Article 5 min

What consumers think about online security and how brands can respond

Consumers and online security

According to a recent survey done by Trulioo, of 3,000 consumers living in the U.S., U.K. and China, 60% reported that they purchased more products or services online than they did before the pandemic. This shift in consumer habits, however, comes with a number of challenges that must be addressed.

New accounts, new opportunities for attack

Many people who’ve come to rely on online commerce during the Covid-19 pandemic are relatively inexperienced with the tools for staying safe online. Some of these people may have had a few digital commerce accounts before, while others may have been entirely new to online shopping. As the ninth edition of Forter’s Fraud Attack Index (registration required) revealed last September, people new to eCommerce are more likely to employ weak passwords and neglect best practices like two-factor authentication. The result? Millions of new online accounts are unusually susceptible to account takeover attacks.

While consumers should educate themselves about the risks of account compromise, online businesses also have a responsibility to help keep their customers safe. According to the Trulioo survey, more than three-quarters of people believed that the past year had put them at greater risk of online fraud than they were before the coronavirus, and 72% said they believed that their personally identifiable information (PII) is available for sale somewhere online.

Unfortunately, millions of Americans face the harsh realities of the misuse of personal information. The Federal Trade Commission’s (FTC) Consumer Sentinel Network took in approximately 1.4 million reports of identity theft alone last year, more than double the amount of incidents reported in 2019. Specifically, more than 365,000 reports involved identity thieves opening new credit card accounts.

A series of high-profile data breaches, such as Marriott and Solarwinds in 2020 and T-Mobile this year, continue to stoke fears and skepticism around the security of accessing services and buying products online. But as more interactions inevitably occur digitally, online businesses should be working overtime to build and maintain a sense of trust and safety with their customer base.

Walking the tight rope of security and convenience

One of the core tenets of trust and safety online is to ensure legitimate consumers can transact safely and at the same time prevent bad actors from perpetrating financial crimes or fraud. To help achieve this, online organizations need to reliably verify and authenticate a person is who they say they are by introducing identity checks.

While eCommerce companies might worry that putting these checks in place will put a barrier for customers, there’s data that reveals shifting consumer expectations. For example, 71% of participants in the Trulioo survey indicated they worry brands are prioritizing speed over security, and almost half of respondents said that the onus is on businesses to protect their customers from online fraud or identity theft.

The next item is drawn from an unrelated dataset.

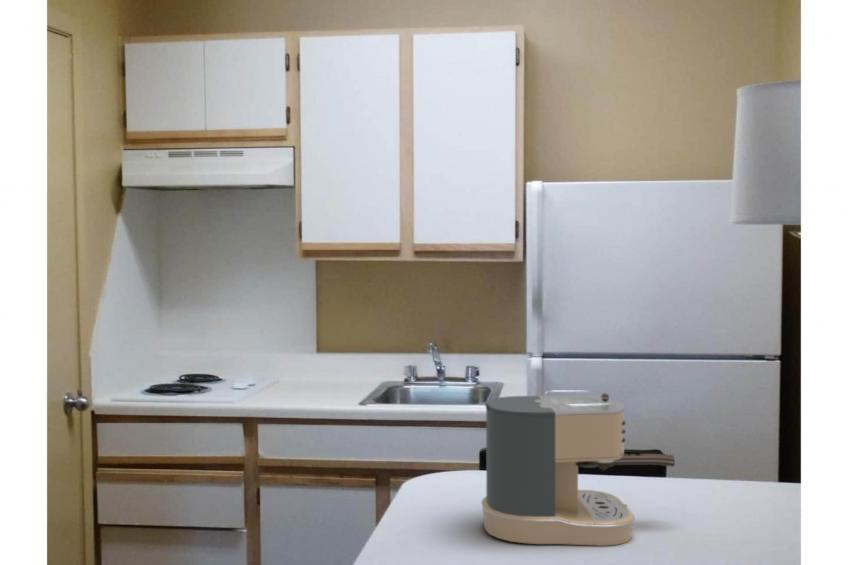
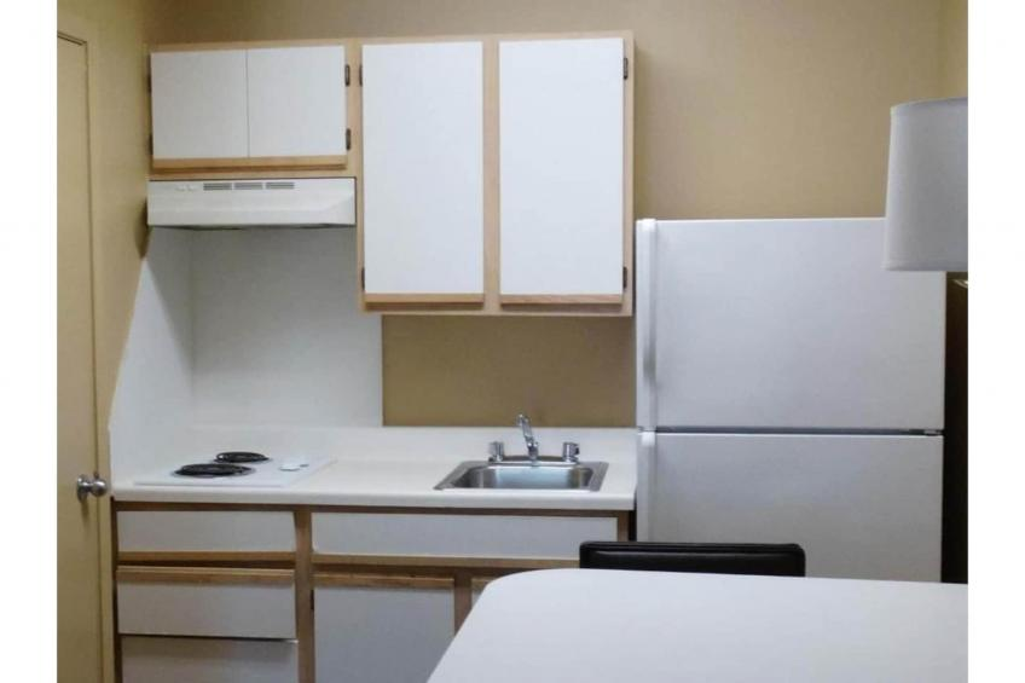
- coffee maker [480,389,676,547]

Additionally, findings from a FICO report delving into Covid-induced digital transformation in financial services reveal that U.S. respondents have high expectations when it comes to identity verification. 62% expect to have to prove their identity when opening an account digitally, and 42% said they would expect the need to set up biometric identification.

Best practices for mitigating risks

Identity verification is complex considering the vast differences among consumers around the globe that span different markets, industries and jurisdictions. Every interaction presents a unique scenario that poses different levels of business risk.

Striking the perfect balance between mitigating risk and offering a positive customer experience, organizations need to deliver just the right amount of friction via a risk-based approach. This means carefully considering the risk profile of a consumer and metering out the appropriate level of due diligence or friction.

To supplement more traditional identity verification methods, organizations can also harness a trove of invisible mobile data, like typing speed, to help differentiate bot from real human and spot suspicious user activity.

Importantly, online businesses need to think critically about information to be requested at critical stages of the customer journey, like onboarding or account creation. By mapping out information use, understanding how that information flows and implementing strategies accordingly, security risks are mitigated. Businesses also need to be explicit and transparent about their data collection policies and ensure they only collect mandatory information. This means working toward the principle of data minimization, that is, avoiding the collection of extraneous information on customers and only using data for its intended purpose.

Finally, fraudsters and bad actors are consistently looking at new potential vectors for fraud. It’s therefore critical for every online business to stay abreast of the latest trends in the security realm and frequently take stock of their processes to ensure they’re strong and resilient. Internet businesses should recognize that security isn’t just a responsibility but a must to maintain the trust and safety that underpins all of our digital interactions.

This article first appeared in Forbes.